Bird flu is a type of flu infection that spreads among birds. It is also known as ‘avian influenza’ or ‘avian flu’.
Cases of bird flu in people are very rare. It does not spread easily to humans. The spread of bird flu from person to person is also very rare.
How you can get bird flu
You can get bird flu if you are in close contact with a bird that has it.
Close contact includes:
- touching infected birds that are dead or alive
- touching their poo or bedding
- killing or preparing infected poultry for cooking
The main signs that a bird may have bird flu include:
- sudden death
- swollen head
- closed and runny eyes
- loss of appetite
- difficulty breathing
- fewer eggs laid or eggs with watery whites
You cannot get bird flu by eating poultry or eggs that are fully cooked, even in an area with an outbreak.
Reduce your risk of getting bird flu
There are things you can do to prevent bird flu.
do not go near or touch bird poo, or sick birds or dead birds
do not visit live animal markets or poultry farms if you do not need to
do not bring live birds, poultry or feathers into the country
do not eat poultry that is raw or undercooked
do not eat raw eggs
wash your hands often with warm water and soap, especially when handling food and raw poultry
use different utensils and surfaces for raw meat and cooked meat
make sure meat is cooked until steaming hot
avoid contact with live birds and poultry
report any sick or dead wild birds
Symptoms of bird flu in people
The main symptoms of bird flu include:
- a temperature of 38 degrees Celsius or above
- feeling hot or shivery
- aching muscles
- a cough or shortness of breath
Other early symptoms may include:
- stomach pain
- chest pain
- bleeding from the nose and gums
It takes about 3 to 5 days for the first symptoms of bird flu to appear.
When to get medical help
Non-urgent advice: Speak to your GP if:
- you recently travelled to an area affected by bird flu and were within 1 metre of live or dead birds
- you were in close contact with anyone with a severe respiratory illness
- you had contact with anyone who died unexpectedly and was from an area that had an outbreak of bird flu
These tests can be done to confirm bird flu:
- Taking a sample from your throat and nose using a swab, to test for the virus.
- Testing your phlegm for the virus.
If the test results are normal, it is unlikely you have bird flu.

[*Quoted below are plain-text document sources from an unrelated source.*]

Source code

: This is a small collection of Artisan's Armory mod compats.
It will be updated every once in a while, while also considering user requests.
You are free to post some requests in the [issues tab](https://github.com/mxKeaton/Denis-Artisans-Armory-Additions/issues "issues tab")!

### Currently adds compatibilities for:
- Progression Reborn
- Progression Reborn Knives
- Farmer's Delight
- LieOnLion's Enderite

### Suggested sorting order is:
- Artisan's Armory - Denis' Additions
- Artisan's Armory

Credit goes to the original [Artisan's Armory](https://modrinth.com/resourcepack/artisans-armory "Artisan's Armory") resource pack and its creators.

Treatment for bird flu in people
If you have symptoms of bird flu, you'll be advised to stay at home or be treated in hospital.
You may get antiviral medicine that can help:
- reduce the severity of the condition
- prevent complications
- improve the chances of survival
Antiviral medicines are sometimes given to people who have:
- been in close contact with infected birds
- had contact with infected people, for example family or healthcare staff
Getting treatment quickly may:
- prevent complications, such as pneumonia
- reduce the risk of developing severe illness
If you're abroad
Get medical help straight away if you have symptoms of bird flu.
The European Health Insurance Card (EHIC) lets you get free or reduced cost healthcare when travelling in:
- any European Union (EU) country
- any European Economic Area (EA) country
If you're going abroad
Check health advice for the country you're visiting.
Report a suspected case of bird flu in birds
The Department of Agriculture, Food and the Marine watch and control outbreaks of bird flu in Ireland. They keep a list of species they monitor for bird flu.
You can report a sick or dead wild bird:
- by phone
Phone: 01 607 2512
Monday to Friday, 9am to 5pm
Phone: 01 492 8026
All other times
You can use an application to report a sick or dead bird. The app will work on any device with a browser and internet connection. You do not have to download the app.